Shut Up, Addison Del Marco
Addison Del Marcos’s article gives the false sense of hope that a piece of theoretical substance could appear on the pages of The American Conservative. But two sentences into the piece and this initial optimism evaporates into instant disappointment.
Del Marco begins his “critique” of cinema with a disclaimer: he never goes to the movies nor is he a fan of the medium- as if to caution, if not, declare his unreliable opinion that will proceed. He admits, however, that his parents influenced him to appreciate the medium, as if we are to presume that their expertise is somehow conferred upon Del Marco through some furtive system of cinephilic inheritance. But like a stubborn son, he watches movies-and begins his critique of it- with a myopic pre-conception about an art form that relies deeply on an open perspective. Ironic, I know.

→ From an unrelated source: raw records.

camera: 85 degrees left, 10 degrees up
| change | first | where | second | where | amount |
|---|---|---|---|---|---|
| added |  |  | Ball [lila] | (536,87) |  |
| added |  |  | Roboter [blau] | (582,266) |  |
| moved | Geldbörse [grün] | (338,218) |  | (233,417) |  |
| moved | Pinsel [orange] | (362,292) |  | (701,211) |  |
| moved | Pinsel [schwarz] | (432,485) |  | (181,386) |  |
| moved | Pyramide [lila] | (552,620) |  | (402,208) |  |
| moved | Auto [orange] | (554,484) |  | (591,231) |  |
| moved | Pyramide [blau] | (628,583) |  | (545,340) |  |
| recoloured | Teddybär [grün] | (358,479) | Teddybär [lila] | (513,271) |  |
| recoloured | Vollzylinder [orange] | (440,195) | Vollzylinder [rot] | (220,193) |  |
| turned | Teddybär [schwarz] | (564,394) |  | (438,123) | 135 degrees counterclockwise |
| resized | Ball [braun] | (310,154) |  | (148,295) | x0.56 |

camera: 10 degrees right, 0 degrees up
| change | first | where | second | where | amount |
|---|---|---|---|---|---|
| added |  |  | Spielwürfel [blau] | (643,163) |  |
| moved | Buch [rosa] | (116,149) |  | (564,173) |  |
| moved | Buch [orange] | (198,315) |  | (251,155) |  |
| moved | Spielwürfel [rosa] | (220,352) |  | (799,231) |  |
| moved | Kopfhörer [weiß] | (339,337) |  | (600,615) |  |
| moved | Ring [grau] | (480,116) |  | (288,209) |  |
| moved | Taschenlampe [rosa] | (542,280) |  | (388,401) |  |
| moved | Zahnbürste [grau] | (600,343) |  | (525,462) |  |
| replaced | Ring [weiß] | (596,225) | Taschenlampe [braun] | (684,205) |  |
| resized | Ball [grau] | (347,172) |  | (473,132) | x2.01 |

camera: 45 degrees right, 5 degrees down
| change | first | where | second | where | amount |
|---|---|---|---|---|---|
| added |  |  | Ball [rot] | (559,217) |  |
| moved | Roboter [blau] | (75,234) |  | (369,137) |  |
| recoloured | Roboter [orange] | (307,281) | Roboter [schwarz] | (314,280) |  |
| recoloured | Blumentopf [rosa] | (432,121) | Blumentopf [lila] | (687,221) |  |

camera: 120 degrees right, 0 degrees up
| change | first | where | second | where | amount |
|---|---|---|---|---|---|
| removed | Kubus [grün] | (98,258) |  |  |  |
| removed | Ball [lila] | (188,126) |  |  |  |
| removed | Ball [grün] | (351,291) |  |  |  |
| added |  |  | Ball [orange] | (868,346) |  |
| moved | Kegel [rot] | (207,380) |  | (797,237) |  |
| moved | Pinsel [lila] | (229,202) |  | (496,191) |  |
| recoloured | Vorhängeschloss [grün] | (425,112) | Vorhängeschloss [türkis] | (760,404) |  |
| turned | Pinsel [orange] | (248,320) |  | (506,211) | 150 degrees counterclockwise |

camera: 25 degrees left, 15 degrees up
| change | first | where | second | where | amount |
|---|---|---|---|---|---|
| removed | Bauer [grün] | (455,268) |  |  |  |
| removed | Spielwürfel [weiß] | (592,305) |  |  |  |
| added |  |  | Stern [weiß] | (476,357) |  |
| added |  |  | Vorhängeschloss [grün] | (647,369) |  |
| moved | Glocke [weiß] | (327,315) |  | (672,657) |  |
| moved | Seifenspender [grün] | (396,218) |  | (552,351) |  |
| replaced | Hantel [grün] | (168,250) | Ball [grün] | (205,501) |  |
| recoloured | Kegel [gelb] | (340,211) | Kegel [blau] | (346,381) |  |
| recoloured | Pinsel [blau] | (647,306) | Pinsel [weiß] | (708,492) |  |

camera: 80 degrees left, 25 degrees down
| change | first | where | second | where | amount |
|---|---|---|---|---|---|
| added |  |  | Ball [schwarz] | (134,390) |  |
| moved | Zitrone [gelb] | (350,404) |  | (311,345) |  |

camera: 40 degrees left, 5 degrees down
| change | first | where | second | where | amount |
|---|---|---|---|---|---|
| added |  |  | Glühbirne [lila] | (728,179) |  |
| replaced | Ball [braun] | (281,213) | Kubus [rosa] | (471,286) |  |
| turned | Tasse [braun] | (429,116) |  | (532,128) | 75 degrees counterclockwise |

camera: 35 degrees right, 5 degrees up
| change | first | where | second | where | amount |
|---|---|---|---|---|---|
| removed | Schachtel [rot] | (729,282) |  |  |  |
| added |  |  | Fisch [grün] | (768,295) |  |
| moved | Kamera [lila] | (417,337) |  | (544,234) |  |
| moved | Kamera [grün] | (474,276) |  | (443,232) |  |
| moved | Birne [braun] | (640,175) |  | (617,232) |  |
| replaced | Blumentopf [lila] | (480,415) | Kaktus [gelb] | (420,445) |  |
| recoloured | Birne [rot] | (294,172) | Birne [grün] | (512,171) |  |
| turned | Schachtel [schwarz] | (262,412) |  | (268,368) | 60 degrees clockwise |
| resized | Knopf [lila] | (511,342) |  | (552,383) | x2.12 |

His title betrays the illusion that he will engage the theoretical discourse among film scholars over the death of cinema. Like fatalists such as Guy Debord who laments, “le cinema est mort,” or Jean-Luc Goddard who claims, “fin de cinema” in the conclusion of his film, Weekend, or Antoine Lumiere’s grievance that “cinema is an invention without a future.” Does he even know these scholars and filmmakers, let alone that this debate exists? And if he did, his non-existent reference to them demonstrate reckless authorship, if not incompetence.
Although minimal elements of this debate are peppered sparingly throughout his article, this generous observation is only given in the spirit of Christmas. His piece is not about the death of cinema as it purports, but a mere whiny complaint about his dissatisfaction with Hollywood’s cliché plot lines.
To believe that Hollywood is the cinema is not only pathetically foolish, but reveals his unsophisticated understanding of film. But as should’ve been expected, such sophisticated enterprise of the mind should not be expected from those like Del Marco: conservatives who purport a certain level of authority over a subject they frankly, know nothing about.